Dr. McClain uses a system developed at Montefiore Medical Center
that allows him to scan a bar-coded slide at the microscope and
instantly view the relevant digital gross images. This could, of
course, also be accomplished with traditional film-based photography,
but the process would be prohibitively cumbersome.
Comparing gross
findings with microscopic findings, says Dr. McClain, provides answers
to basic questions such as: Do we have the lesion? Have we cut enough
slides? Should we go back and cut more? Are the margins free? “Sometimes
the margins are clearly involved in the gross, but that’s
not reflected in the report text,” Dr. McClain notes. “A
single glance oftentimes at my gross images shows that the margins
are free—it’s pretty obvious.”
This kind of
simple comparison also highlights other errors, such as a mislabeled
slide or specimen. And the potential for error reduction is significant.

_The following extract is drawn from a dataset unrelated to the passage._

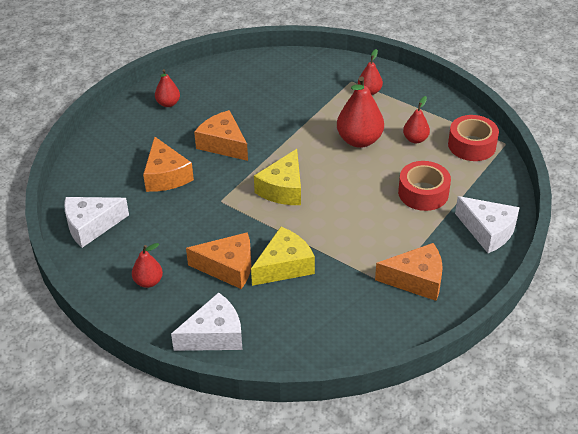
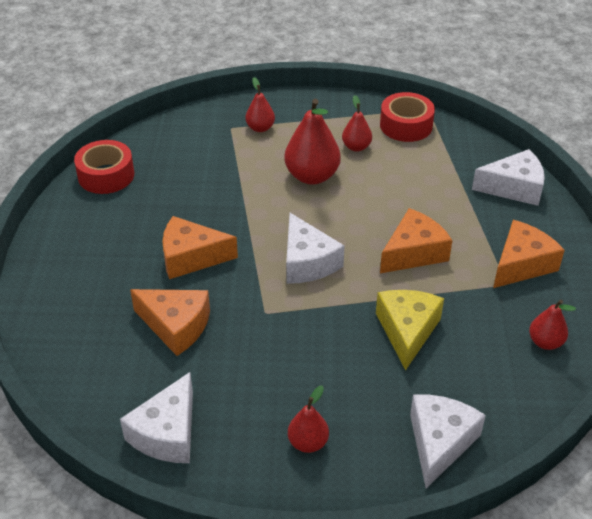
camera: 45 degrees left, 0 degrees up
red pear [155,69,180,107] -> red pear moved to [529,300,576,350]
orange cheese [186,232,251,289] -> orange cheese moved to [380,208,452,273]
yellow cheese [254,149,301,205] -> white cheese [286,213,345,284]
red tape [398,161,451,211] -> red tape moved to [74,140,134,194]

“When we talk about reducing errors by an order of magnitude,
by a factor of 10, so your accuracy goes from 99 percent to 99.9
percent, we’re talking about very significant kinds of quality
steps,” Dr. McClain says. And it is efficient: “Reviewing
gross images adds maybe four seconds to my process, so we do it
in every case now,” he says.
“Quality
is going to be a big driver,” Dr. Becich agrees, “because
there are too many medical errors out there, and reducing them is
going to require everyone’s best efforts.” But within
pathology, quality assurance too often depends on self-regulation,
Dr. Becich says. “You’ve got your own pathologists reviewing
their own material, dictating whether something is right or wrong,”
Dr. Becich points out. “There’s a natural conflict of
interest.”
“The right
way to do quality assurance,” Dr. Becich continues, “would
be for institution A to be the quality assurance officer for institution
B.” But think about how that happens now: “You have
to grab a bunch of glass slides, bundle up a bunch of pathology
reports, and send them to another place. We’re nervous enough
about doing that internally because we lose slides every time we
pull them from the files and put them on somebody’s desk,”
he says. “Moreover, after the diagnostic stage the slides
become of secondary importance because everyone is focused on signing
out the stuff that’s coming through the door. And that’s
why we lose things.”
On average,
he says, if you could examine major medical centers with large slide
archives that run many conferences and tumor boards and provide
consultations, you would find about “20 percent of the slides
missing from the files.” And when the slides can’t be
found, what happens? “We go back and do another cut, and there’s
a cost associated with that.” And that’s just for biopsies
and large resections. “You lose a cytology slide and it’s
gone forever, so in these cases, where you only have one precious
sample, a digital imaging quality assurance step becomes even more
important,” he says.
In contrast,
in a system in which the quality assurance is driven by whole-slide
imaging, the original slide doesn’t have to be removed from
its file. “You take the digital image, you distribute it to
two or three places, and they can take two months, three months
with it, and nothing ever gets lost,” Dr. Becich says. “You
still get a complete report, and the slide image and the report
stay together.”
Dr. Becich’s
group sees 27,000 surgical specimens a year at UPMC. Of those, 9,000
are shipped to two other hospitals in the UPMC system. Keeping track
of all that traffic is a massive job. “Wouldn’t it be
nice to be able to share those 9,000 cases just by clicking and
sending, by creating an automatic rule in the LIS that says, ‘Take
these 50 cases, go out to the database, grab the digital images
and the reports, and drop them into these pathologists’ workflow
queues?’” says Dr. Becich. “That’s the direction
we’re headed in in QA.”
If eliminating
slide transfer and unnecessary recuts saves time, and if time is
money, what is the return on investment?
“Our own studies, involving Interscope and interns from Carnegie
Mellon University, found that the ROI on a digital-imaging system—for
post-diagnostic use only, meaning conference support, quality assurance,
slide sendouts, internal consultative activities—was 18 months,”
Dr. Becich says.
Not much time at all.
Eric Skjei is a writer in Stinson Beach, Calif.